### Short task 1
Rewrite the records from the line with "order: Cucurbitales" to the line with "common name: Scopolia", putting "binomial" in place of "scientific name" and leaving everything else unchanged.

### Source extract
........

TUSCALOOSA, Ala. -- Nick Saban greets the question with a smile.
What was more daunting -- the expectations of his father while working at Big Nick's service station as a kid growing up in the heart of West Virginia coal-mining country, or the expectations of coaching football at a place where anything other than a national championship is greeted with all the enthusiasm of getting a lump of coal for Christmas?
In his ninth season at Alabama, Saban has the Crimson Tide back in the College Football Playoff for the second straight year, but it's been ages since they last won a national championship. We're talking all the way back in 2012.
Welcome to coaching football at Alabama.
"I don't really know how to answer that," said Saban, nodding his head slowly at a question that's probably harder for him to answer than most might expect.
"I was really a pretty happy kid working at that gas station, but my dad [was on me] all the time. I didn't like that sometimes, but I always sort of knew he was trying to make me better. On the other hand, I wouldn't want to coach or be the coach at some place where they didn't have high expectations for what they thought you could accomplish."
Saban didn't just pump gas at his father's station, which was located about nine miles south of Fairmont, West Virginia. From the time he was 11, he cleaned windows, checked the oil, waxed cars and did it all to perfection -- or else.
"You learned to pay attention to detail and do the little things right," Saban said. "With my dad, that's the way you did everything."
Big Nick died of a heart attack in 1973 when Saban was just 22, but his legacy has helped to shape Saban's championship-laden coaching career and has also served as a blueprint for Saban on how to handle a pressure cooker unlike any other in college football.
After all, he has already won three national championships at Alabama, and in five of the past seven seasons, he has either brought home a national title trophy to Tuscaloosa or had the Crimson Tide in the College Football Playoff. But when Alabama lost to Ohio State in the playoff a year ago, and then lost in Week 3 at home this season to Ole Miss, the narrative suddenly became that Alabama's once-mighty ship was taking on water.
"Playing at Alabama's not for everybody," Alabama senior linebacker Reggie Ragland said. "A lot of people can't handle the pressure, the pressure Coach puts on us and the pressure that comes with playing in this program. Nobody handles it better than he does, and that filters down to the team. It's all about having the right mindset. You don't worry about the next day when you play for Coach Saban. You worry about what's right in front of you."
The fact that Saban is nearing his 10th season at Alabama is a stunner for many. He'd never been anywhere (as a head coach) for longer than five years prior to coming to Tuscaloosa. And the more he has won at Alabama, the more everybody talks about how he's destined to go somewhere else and seek a new challenge, be it in the NFL or a premier college destination that needs rebuilding.
Saban is admittedly a builder by nature. Had he been five years younger, he might have gone to Texas a couple of years ago. But at this point in his life, he simply doesn't see another coaching move.

........

### Entries
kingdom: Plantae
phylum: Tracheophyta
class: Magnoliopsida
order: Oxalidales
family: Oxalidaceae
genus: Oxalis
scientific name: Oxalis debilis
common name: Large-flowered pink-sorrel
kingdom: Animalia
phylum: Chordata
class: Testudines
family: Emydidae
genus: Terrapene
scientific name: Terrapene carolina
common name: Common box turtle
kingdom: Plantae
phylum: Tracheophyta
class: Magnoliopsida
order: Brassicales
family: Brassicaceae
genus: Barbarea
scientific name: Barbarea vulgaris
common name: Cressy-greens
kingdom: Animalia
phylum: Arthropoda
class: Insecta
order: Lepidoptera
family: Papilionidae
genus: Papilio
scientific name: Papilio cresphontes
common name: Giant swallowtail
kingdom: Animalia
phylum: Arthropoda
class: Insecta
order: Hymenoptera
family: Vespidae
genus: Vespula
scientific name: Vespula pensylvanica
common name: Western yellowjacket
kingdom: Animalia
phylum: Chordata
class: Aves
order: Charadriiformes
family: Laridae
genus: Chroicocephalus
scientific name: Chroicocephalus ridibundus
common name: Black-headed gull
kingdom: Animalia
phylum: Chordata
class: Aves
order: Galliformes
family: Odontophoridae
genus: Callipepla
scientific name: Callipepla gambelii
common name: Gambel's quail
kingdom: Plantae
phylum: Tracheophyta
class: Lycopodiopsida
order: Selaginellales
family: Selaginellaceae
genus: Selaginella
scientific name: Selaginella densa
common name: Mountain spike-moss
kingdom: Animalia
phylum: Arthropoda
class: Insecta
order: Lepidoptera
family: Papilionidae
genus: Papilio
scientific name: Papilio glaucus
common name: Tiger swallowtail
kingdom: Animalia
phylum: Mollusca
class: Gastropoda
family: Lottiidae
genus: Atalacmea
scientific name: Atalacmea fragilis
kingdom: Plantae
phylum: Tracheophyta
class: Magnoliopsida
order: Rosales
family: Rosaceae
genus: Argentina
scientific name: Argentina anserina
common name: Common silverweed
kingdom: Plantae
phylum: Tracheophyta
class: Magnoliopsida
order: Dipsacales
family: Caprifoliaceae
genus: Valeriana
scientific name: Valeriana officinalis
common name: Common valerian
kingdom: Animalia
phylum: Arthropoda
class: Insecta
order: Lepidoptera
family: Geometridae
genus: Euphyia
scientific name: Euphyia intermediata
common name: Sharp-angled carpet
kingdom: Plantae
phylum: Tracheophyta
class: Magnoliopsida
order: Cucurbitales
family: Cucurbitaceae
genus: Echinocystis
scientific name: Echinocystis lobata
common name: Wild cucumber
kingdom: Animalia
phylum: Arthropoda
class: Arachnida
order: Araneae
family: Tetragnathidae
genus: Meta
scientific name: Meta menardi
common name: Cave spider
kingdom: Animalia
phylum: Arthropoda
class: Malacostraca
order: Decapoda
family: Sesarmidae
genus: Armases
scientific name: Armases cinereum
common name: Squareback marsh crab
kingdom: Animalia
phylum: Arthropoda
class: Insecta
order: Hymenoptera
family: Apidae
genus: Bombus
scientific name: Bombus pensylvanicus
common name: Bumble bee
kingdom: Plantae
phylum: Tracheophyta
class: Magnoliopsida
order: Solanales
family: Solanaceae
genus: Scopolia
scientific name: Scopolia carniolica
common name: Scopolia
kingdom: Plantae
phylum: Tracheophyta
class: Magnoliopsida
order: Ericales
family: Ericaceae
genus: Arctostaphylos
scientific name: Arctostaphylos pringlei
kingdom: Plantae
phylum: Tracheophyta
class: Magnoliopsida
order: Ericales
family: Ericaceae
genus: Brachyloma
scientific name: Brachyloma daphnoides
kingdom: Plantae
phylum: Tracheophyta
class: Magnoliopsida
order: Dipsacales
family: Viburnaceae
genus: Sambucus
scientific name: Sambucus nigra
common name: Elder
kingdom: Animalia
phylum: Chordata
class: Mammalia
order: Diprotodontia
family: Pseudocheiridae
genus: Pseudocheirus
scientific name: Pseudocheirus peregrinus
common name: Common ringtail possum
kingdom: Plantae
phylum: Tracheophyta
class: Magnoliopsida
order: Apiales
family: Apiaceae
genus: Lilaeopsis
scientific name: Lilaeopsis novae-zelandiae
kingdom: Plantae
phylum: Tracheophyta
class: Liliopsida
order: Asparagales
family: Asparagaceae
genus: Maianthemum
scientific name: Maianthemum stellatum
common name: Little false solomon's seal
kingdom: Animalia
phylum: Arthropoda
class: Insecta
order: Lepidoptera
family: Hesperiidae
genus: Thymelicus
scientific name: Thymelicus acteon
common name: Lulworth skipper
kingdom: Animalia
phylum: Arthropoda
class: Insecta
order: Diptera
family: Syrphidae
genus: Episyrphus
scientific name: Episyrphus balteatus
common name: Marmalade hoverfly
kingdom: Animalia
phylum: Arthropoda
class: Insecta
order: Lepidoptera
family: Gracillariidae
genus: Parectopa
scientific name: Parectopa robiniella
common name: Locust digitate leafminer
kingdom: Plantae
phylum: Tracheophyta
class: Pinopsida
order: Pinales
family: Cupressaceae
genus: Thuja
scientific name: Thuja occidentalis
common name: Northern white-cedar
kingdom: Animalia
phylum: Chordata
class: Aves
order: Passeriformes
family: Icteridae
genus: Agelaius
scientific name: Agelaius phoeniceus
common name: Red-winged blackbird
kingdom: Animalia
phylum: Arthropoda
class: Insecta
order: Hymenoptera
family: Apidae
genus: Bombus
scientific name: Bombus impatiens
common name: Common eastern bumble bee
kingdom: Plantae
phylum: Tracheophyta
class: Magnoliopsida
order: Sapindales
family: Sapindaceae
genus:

........

### Short task 2
In the article about Nick Saban, where was his father's service station located?

### Result 1
order: Cucurbitales
family: Cucurbitaceae
genus: Echinocystis
binomial: Echinocystis lobata
common name: Wild cucumber
kingdom: Animalia
phylum: Arthropoda
class: Arachnida
order: Araneae
family: Tetragnathidae
genus: Meta
binomial: Meta menardi
common name: Cave spider
kingdom: Animalia
phylum: Arthropoda
class: Malacostraca
order: Decapoda
family: Sesarmidae
genus: Armases
binomial: Armases cinereum
common name: Squareback marsh crab
kingdom: Animalia
phylum: Arthropoda
class: Insecta
order: Hymenoptera
family: Apidae
genus: Bombus
binomial: Bombus pensylvanicus
common name: Bumble bee
kingdom: Plantae
phylum: Tracheophyta
class: Magnoliopsida
order: Solanales
family: Solanaceae
genus: Scopolia
binomial: Scopolia carniolica
common name: Scopolia

### Result 2
About nine miles south of Fairmont, West Virginia.